Leave No Trace. Ben Foster is stellar in his role. The daugher reminds me of someone we all know.

The nurture part…

The Gunners by Rebecca Kauffman.

The Gunners is the name on a mailbox in front of an abandoned house. And it serves as a secret club to six friends growing up in an economically depressed section of Buffalo, New York.

Kauffman has written truth in The Gunners and so like real life, the novel is keen and funny. And sad. It is filled with equal parts of loss and mistakes, grace and love -not unlike most lives. Through all the years the Gunners — Mikey, Lynn, Alice, Sam, and Jimmy hold on to one another. They don’t do it seamlessly, because each has their own shortcomings, and there have been gaps and a few mistakes.

The story starts as the kids randomly find one another and agree to form a club in the abandoned Gunner house. The years pass and their ties loosen. But death brings them together again and they return to Buffalo for a funeral. They reunite at a lake house and discover their feelings for one another haven’t changed, that their ties are true and meaningful. And it’s time to start filing in the blanks…

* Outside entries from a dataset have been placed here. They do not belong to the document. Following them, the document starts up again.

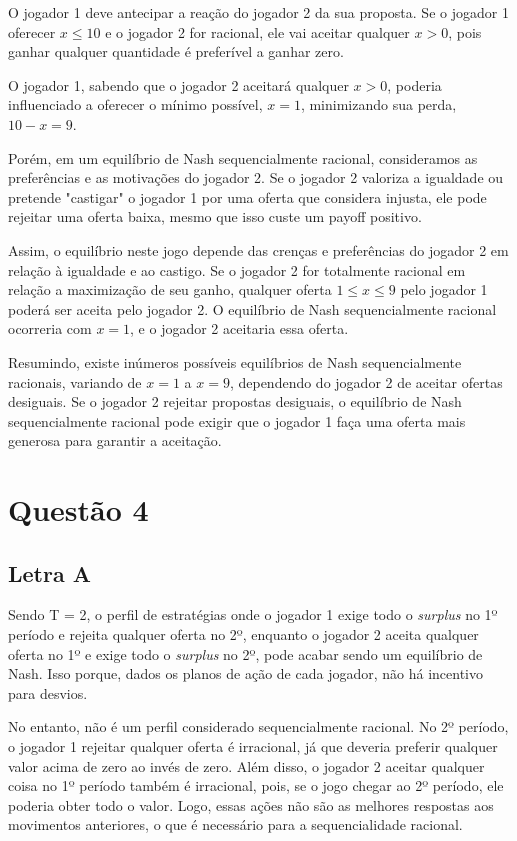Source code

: \documentclass[a4paper,12pt]{article}[abntex2]
\begin{document}
O jogador 1 deve antecipar a reação do jogador 2 da sua proposta. Se o jogador 1 oferecer \( x \leq 10 \) e o jogador 2 for racional, ele vai aceitar qualquer \( x > 0 \), pois ganhar qualquer quantidade é preferível a ganhar zero.

O jogador 1, sabendo que o jogador 2 aceitará qualquer \( x > 0 \), poderia influenciado a oferecer o mínimo possível, \( x = 1 \), minimizando sua perda, \( 10 - x = 9 \).

Porém, em um equilíbrio de Nash sequencialmente racional,  consideramos as preferências e as motivações do jogador 2. Se o jogador 2 valoriza a igualdade ou pretende "castigar" o jogador 1 por uma oferta que considera injusta, ele pode rejeitar uma oferta baixa, mesmo que isso custe um payoff positivo.

Assim, o equilíbrio neste jogo depende das crenças e preferências do jogador 2 em relação à igualdade e ao castigo. Se o jogador 2 for totalmente racional em relação a maximização de seu ganho, qualquer oferta \( 1 \leq x \leq 9 \) pelo jogador 1 poderá ser aceita pelo jogador 2. O equilíbrio de Nash sequencialmente racional ocorreria com \( x = 1 \), e o jogador 2 aceitaria essa oferta.

Resumindo, existe inúmeros possíveis equilíbrios de Nash sequencialmente racionais, variando de \( x = 1 \) a \( x = 9 \), dependendo do jogador 2 de aceitar ofertas desiguais. Se o jogador 2 rejeitar propostas desiguais, o equilíbrio de Nash sequencialmente racional pode exigir que o jogador 1 faça uma oferta mais generosa para garantir a aceitação.

\section{\textbf{Questão 4}}

\subsection{\textbf{Letra A}}
 Sendo T = 2, o perfil de estratégias onde o jogador 1 exige todo o \textit{surplus} no 1º período e rejeita qualquer oferta no 2º, enquanto o jogador 2 aceita qualquer oferta no 1º e exige todo o \textit{surplus} no 2º, pode acabar sendo um equilíbrio de Nash. Isso porque, dados os planos de ação de cada jogador, não há incentivo para desvios.

No entanto, não é um perfil considerado sequencialmente racional. No 2º período, o jogador 1 rejeitar qualquer oferta é irracional, já que deveria preferir qualquer valor acima de zero ao invés de zero. Além disso, o jogador 2 aceitar qualquer coisa no 1º período também é irracional, pois, se o jogo chegar ao 2º período, ele poderia obter todo o valor. Logo, essas ações não são as melhores respostas aos movimentos anteriores, o que é necessário para a sequencialidade racional.
\end{document}
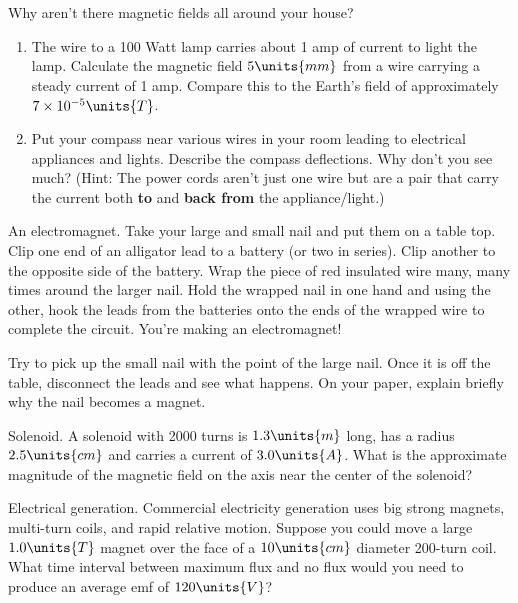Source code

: \begin{aproblem}{Why aren't there magnetic fields all around your
house?}
  \begin{enumerate}
  \item The wire to a 100 Watt lamp carries about 1 amp of current to
    light the lamp. Calculate the magnetic field $5\units{mm}$ from a
    wire carrying a steady current of 1 amp.  Compare this to the
    Earth's field of approximately $7 \times 10^{-5}\units{T}$.
  \item Put your compass near various wires in your room leading to
    electrical appliances and lights.  Describe the compass
    deflections.  Why don't you see much?  (Hint: The power cords
    aren't just one wire but are a pair that carry the current both
    {\bf to} and {\bf back from} the appliance/light.)
    \label{prob:PowerCords}
  \end{enumerate}
\end{aproblem}

\begin{aproblem}{An electromagnet.}  
  Take your large and small nail and put them on a table top. Clip one
  end of an alligator lead to a battery (or two in series). Clip
  another to the opposite side of the battery. Wrap the piece of red
  insulated wire many, many times around the larger nail. Hold the
  wrapped nail in one hand and using the other, hook the leads from
  the batteries onto the ends of the wrapped wire to complete the
  circuit.  You're making an electromagnet!

  Try to pick up the small nail with the point of the large nail.
  Once it is off the table, disconnect the leads and see what happens.
  On your paper, explain briefly why the nail becomes a magnet.
\end{aproblem}

\begin{aproblem}{Solenoid.}  
  A solenoid with 2000 turns is $1.3\units{m}$ long, has a radius
  $2.5\units{cm}$ and carries a current of $3.0\units{A}$.  What is
  the approximate magnitude of the magnetic field on the axis near the
  center of the solenoid?
  \label{prob:solenoid}
\end{aproblem}


\begin{aproblem}{Electrical generation.}  
  Commercial electricity generation uses big strong magnets,
  multi-turn coils, and rapid relative motion.  Suppose you could move
  a large $1.0\units{T}$ magnet over the face of a $10\units{cm}$
  diameter 200-turn coil.  What time interval between maximum flux and
  no flux would you need to produce an average emf of $120\units{V}$?
  \label{prob:ElecGen}
\end{aproblem}


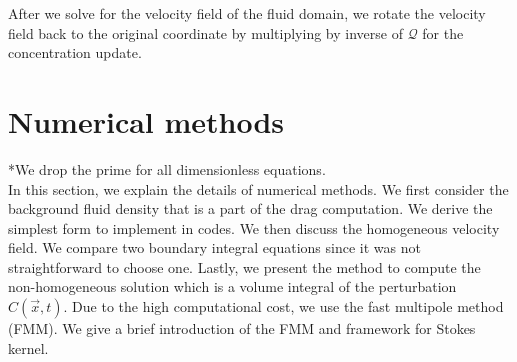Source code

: After we solve for the velocity field of the fluid domain, we rotate the velocity field back to the original coordinate by multiplying by inverse of $\mathcal{Q}$ for the concentration update. 
\section{Numerical methods}
*We drop the prime for all dimensionless equations. 
\\
In this section, we explain the details of numerical methods. We first consider the background fluid density that is a part of the drag computation. We derive the simplest form to implement in codes. We then discuss the homogeneous velocity field. We compare two boundary integral equations since it was not straightforward to choose one. Lastly, we present the method to compute the non-homogeneous solution which is a volume integral of the perturbation $C(\vec{x},t)$. Due to the high computational cost, we use the fast multipole method (FMM). We give a brief introduction of the FMM and framework for Stokes kernel.
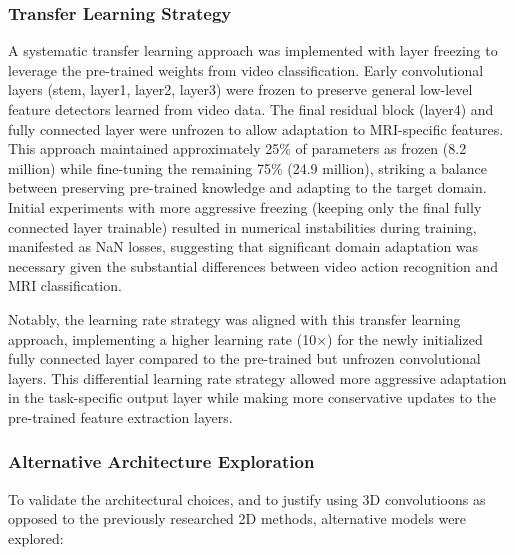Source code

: \documentclass[12pt, a4paper]{article}
\begin{document}
\subsubsection{Transfer Learning Strategy}

A systematic transfer learning approach was implemented with layer freezing to leverage the pre-trained weights from video classification. Early convolutional layers (stem, layer1, layer2, layer3) were frozen to preserve general low-level feature detectors learned from video data. The final residual block (layer4) and fully connected layer were unfrozen to allow adaptation to MRI-specific features. This approach maintained approximately 25\% of parameters as frozen (8.2 million) while fine-tuning the remaining 75\% (24.9 million), striking a balance between preserving pre-trained knowledge and adapting to the target domain. Initial experiments with more aggressive freezing (keeping only the final fully connected layer trainable) resulted in numerical instabilities during training, manifested as NaN losses, suggesting that significant domain adaptation was necessary given the substantial differences between video action recognition and MRI classification.

Notably, the learning rate strategy was aligned with this transfer learning approach, implementing a higher learning rate (10×) for the newly initialized fully connected layer compared to the pre-trained but unfrozen convolutional layers. This differential learning rate strategy allowed more aggressive adaptation in the task-specific output layer while making more conservative updates to the pre-trained feature extraction layers.

\subsubsection{Alternative Architecture Exploration}

To validate the architectural choices, and to justify using 3D convolutioons as opposed to the previously researched 2D methods, alternative models were explored:
\end{document}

Kauffman’s writing is clean and it enables her to sidestep gooeyness. She builds individuals with specific vulnerabilities and personalities, you don’t feel sorry for anyone, even though there is tragedy. Reading this book is like taking the hand of a dear childhood friend and heading out for a purposeful stroll.

Other books:

The Immortalists by Chole Benjamin.

What if you were told, as a child, the exact date you would die? Would you live your life differently? The Immortalists is about the four Gold children who on one boring summer vacation day meet with a psychic who has a gift to foretell the exact day on which a person will die. The novel follows each Gold as they set out to live their lives, with their death date fueling many of their choices. This one is about family and destiny and illusions. The novel takes place in San Francisco during the early AIDS epidemic, Las Vegas during the Siegfried and Roy years, New York, and primate labs focused on ageing experiments. I think Chole Benjamin is a bit of a smart-y. You’ll learn a lot if your read this book and I suspect you will enjoy it mightily.

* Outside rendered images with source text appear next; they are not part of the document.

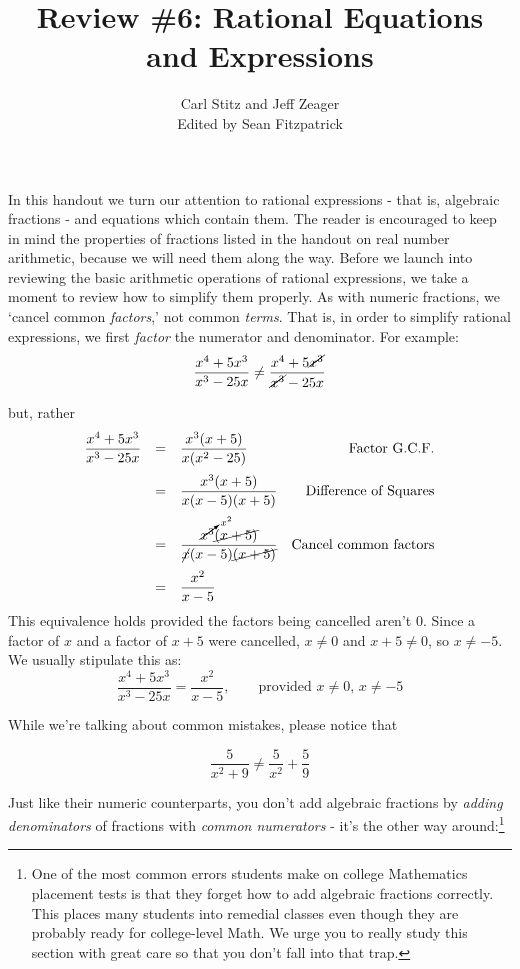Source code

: \documentclass[11pt]{article}
\title{Review \#6: Rational Equations and Expressions}
\author{Carl Stitz and Jeff Zeager\\
Edited by Sean Fitzpatrick}
\theoremstyle{definition}  %
\begin{document}
\maketitle


\renewcommand{\headrulewidth}{0pt}
\renewcommand{\headheight}{14pt}
\lhead[\fancyplain{}{\sc\thepage}]%
      {\fancyplain{}{\sc \nouppercase{\rightmark}}}
\rhead[\fancyplain{}{\sc \nouppercase{\leftmark}}]%
      {\fancyplain{}{\sc\thepage}}
\cfoot{}

In this handout we turn our attention to rational expressions - that is, algebraic fractions - and equations which contain them.  The reader is encouraged to keep in mind the properties of fractions listed in the handout on real number arithmetic, because we will need them along the way.  Before we launch into reviewing the basic arithmetic operations of rational expressions, we take a moment to review how to simplify them properly.  As with numeric fractions, we `cancel common \textit{factors},' not common \textit{terms}.  That is, in order to simplify rational expressions, we first \textit{factor} the numerator and denominator.  For example:  \[ \dfrac{x^4 + 5x^3}{x^3 - 25x} \neq \dfrac{x^4 + 5\cancel{x^3}}{\cancel{x^3} - 25x} \]

but, rather \[ \begin{array}{rclr}

\dfrac{x^4 + 5x^3}{x^3 - 25x} & = & \dfrac{x^3(x + 5)}{x(x^2-25)} & \text{Factor G.C.F.} \\ [12pt]
                             & = & \dfrac{x^3(x + 5)}{x(x-5)(x+5)} & \text{Difference of Squares} \\ [12pt]
														& = & \dfrac{\cancelto{x^2}{x^3}\cancel{(x + 5)}}{\cancel{x}(x-5)\cancel{(x+5)}} & \text{Cancel common factors}\\ [12pt]                         
														& = & \dfrac{x^2}{x-5} & \\ \end{array}\] This equivalence holds provided the factors being cancelled aren't $0$. Since a factor of $x$ and a factor of $x+5$ were cancelled, $x \neq 0$ and $x+5 \neq 0$, so $x \neq -5$.   We usually stipulate this as: \[ \dfrac{x^4 + 5x^3}{x^3 - 25x}  = \dfrac{x^2}{x-5}, \qquad \text{provided $x \neq 0$, $x \neq -5$} \]

While we're talking about common mistakes, please notice that 

\[ \dfrac{5}{x^2+9} \neq \dfrac{5}{x^2} + \dfrac{5}{9} \] 

Just like their numeric counterparts, you don't add algebraic fractions by \textit{adding denominators} of fractions with \textit{common numerators} - it's the other way around:\footnote{One of the most common errors students make on college Mathematics placement tests is that they forget how to add algebraic fractions correctly.  This places many students into remedial classes even though they are probably ready for college-level Math.  We urge you to really study this section with great care so that you don't fall into that trap.} 
\end{document}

Eleanor Oliphant is Completely Fine by Gail Honeyman

This book is won.der.ful.  The story centers on quirky Eleanor who is the embodiment of that one person in the office with whom we are all (likely) familiar. Eleanor has only clipped responses for her co-workers, she wears crummy out-of-date clothes, and getting to the point: she is simply an all-around socially clunky oddball. You know workers snigger behind her back and make after-work plans that intentionally leave her out of the fun and bonding (and Eleanor knows it too).

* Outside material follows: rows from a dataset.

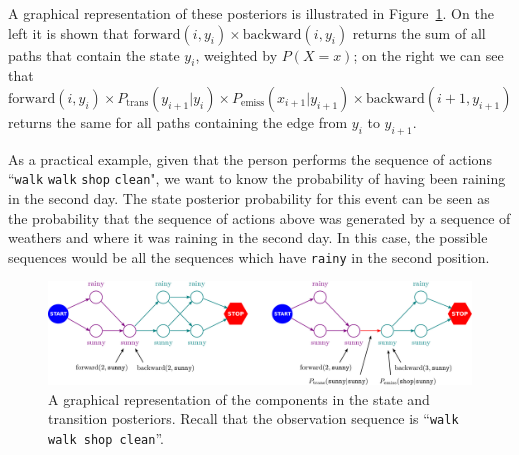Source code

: A graphical representation of these posteriors is illustrated in Figure~\ref{fig:posteriors}. 
On the left it is shown that $\mathrm{forward}(i, y_i)  \times \mathrm{backward}(i, y_i)$ returns the sum of all paths that contain the state $y_i$, weighted by $P(X=x)$; on the right we can see that $\mathrm{forward}(i, y_i) \times P_{\mathrm{trans}}(y_{i+1}|y_i) \times P_{\mathrm{emiss}}(x_{i+1}|y_{i+1}) \times \mathrm{backward}(i+1, y_{i+1})$  returns the same for all paths containing the edge from $y_i$ to $y_{i+1}$.

As a practical example, given that the person performs the sequence of actions ``{\tt walk} {\tt walk} {\tt shop} {\tt clean}", we want to know the probability of having been raining in the second day. The state posterior probability for this event can be seen as the probability that the sequence of actions above was generated by a sequence of weathers and where it was raining in the second day. In this case, the possible sequences would be all the sequences which have {\tt rainy} in the second position.

\begin{figure}
\begin{center}
\includegraphics[width=1\textwidth]{figs/sequences/posteriors}
\caption[Posterior Illustration.]{\label{fig:posteriors} A graphical representation of the components in the state and transition posteriors. Recall that the observation sequence is ``\texttt{walk walk shop clean}''.}
\end{center}
\end{figure}

%
%

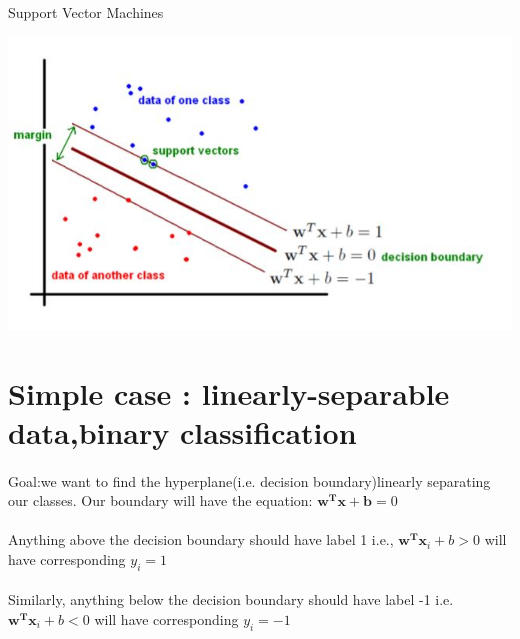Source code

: \documentclass[a4paper]{article}
\begin{document}
\begin{algorithm}
 \caption{Support Vector Machines ~\cite{svm1
   }}
    \begin{algorithmic}
 \begin{sloppypar}
 
  \includegraphics[width=\linewidth]{svm.jpg}
  
  \label{fig:svm1}


\end{sloppypar}
 
 \section{ Simple case : linearly-separable data,binary classification}
 
\paragraph{}
 Goal:we want to find the hyperplane(i.e. decision boundary)linearly
 separating our classes. Our boundary will have the equation: $\textbf{w}^ \textbf{T}\textbf{x}+ \textbf{b} = 0$
 
 \paragraph{}
 Anything above the decision boundary should have label 1 i.e., $\textbf{w}^\textbf{T}\textbf {x}_{i} + b  > 0 $ will have corresponding $y_{i} = 1$
 
\paragraph{}
Similarly, anything below the decision boundary should have label -1 i.e.
 $\textbf{w}^\textbf{T}\textbf {x}_{i} + b  < 0 $ will have corresponding $y_{i} = - 1$


\end{algorithmic}
\end{algorithm}
\end{document}
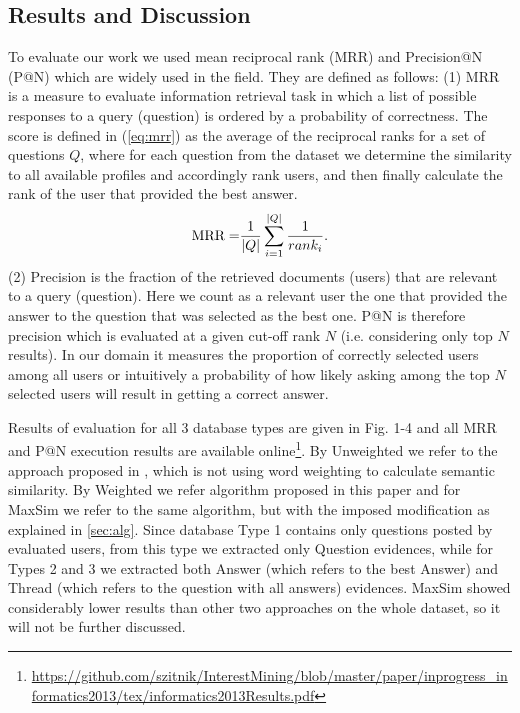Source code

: \documentclass[conference]{IEEEtran}
\begin{document}
\subsection{Results and Discussion}
To evaluate our work we used mean reciprocal rank (MRR) and Precision@N (P@N) which are widely used in the field. They are defined as follows: (1) MRR is a measure to evaluate information retrieval task in which a list of possible responses to a query (question) is ordered by a probability of correctness. The score is defined in (\ref{eq:mrr}) as the average of the reciprocal ranks for a set of questions $Q$, where for each question from the dataset we determine the similarity to all available profiles and accordingly rank users, and then finally calculate the rank of the user that provided the best answer.
\begin{equation}
	\label{eq:mrr}
	{\rm MRR = }\frac{1}{|Q|}\sum_{i=1}^{|Q|}\frac{1}{rank_i}.
\end{equation}
(2) Precision is the fraction of the retrieved documents (users) that are relevant to a query (question). Here we count as a relevant user the one that provided the answer to the question that was selected as the best one. P@N is therefore precision which is evaluated at a given cut-off rank $N$ (i.e. considering only top $N$ results). In our domain it measures the proportion of correctly selected users among all users or intuitively a probability of how likely asking among the top $N$ selected users will result in getting a correct answer.

Results of evaluation for all 3 database types are given in Fig. 1-4 and all MRR and P@N execution results are available online\footnote{\url{https://github.com/szitnik/InterestMining/blob/master/paper/inprogress_informatics2013/tex/informatics2013Results.pdf}}. By Unweighted we refer to the approach proposed in \cite{bib:1}, which is not using word weighting to calculate semantic similarity. By Weighted we refer algorithm proposed in this paper and for MaxSim we refer to the same algorithm, but with the imposed modification as explained in \ref{sec:alg}.  
Since database Type 1 contains only questions posted by evaluated users, from this type we extracted only Question evidences, while for Types 2 and 3 we extracted both Answer (which refers to the best Answer) and Thread (which refers to the question with all answers) evidences. MaxSim showed considerably lower results than other two approaches on the whole dataset, so it will not be further discussed.
\end{document}
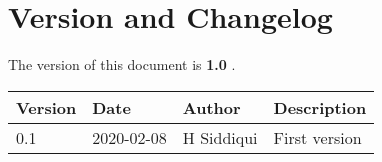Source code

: \section{Version and Changelog}

The version of this document is {\bf 1.0} .

\begin{table}[H]
    \begin{tabular}{|l|l|l|p{10cm}| }
    \hline
    {\bf Version} & {\bf Date} & {\bf Author} & {\bf Description} \\ \hline
    0.1 & 2020-02-08 & H Siddiqui & First version \\ \hline
    \end{tabular}
\end{table}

Eleanor’s profound loneliness is carefully revealed to the reader and its shattering. But wait, get this, despite her loneliness the story is also funny because Eleanor is funny. Eleanor’s humor is shared in her internal monologues because Eleanor doesn’t think much of people and talks almost exclusively to herself. Even so, you know something has to change.

And here is how it happens -she of all people falls in love with a local jackass pop singer. Her crush brings Eleanor out of her shell a little but her fantasies are upended when she is persuaded (by a co-worker) to help an old man who has fallen in a crosswalk.  Read it before Reese Witherspoon turns it into another HBO mini-series (not necessarily a bad thing).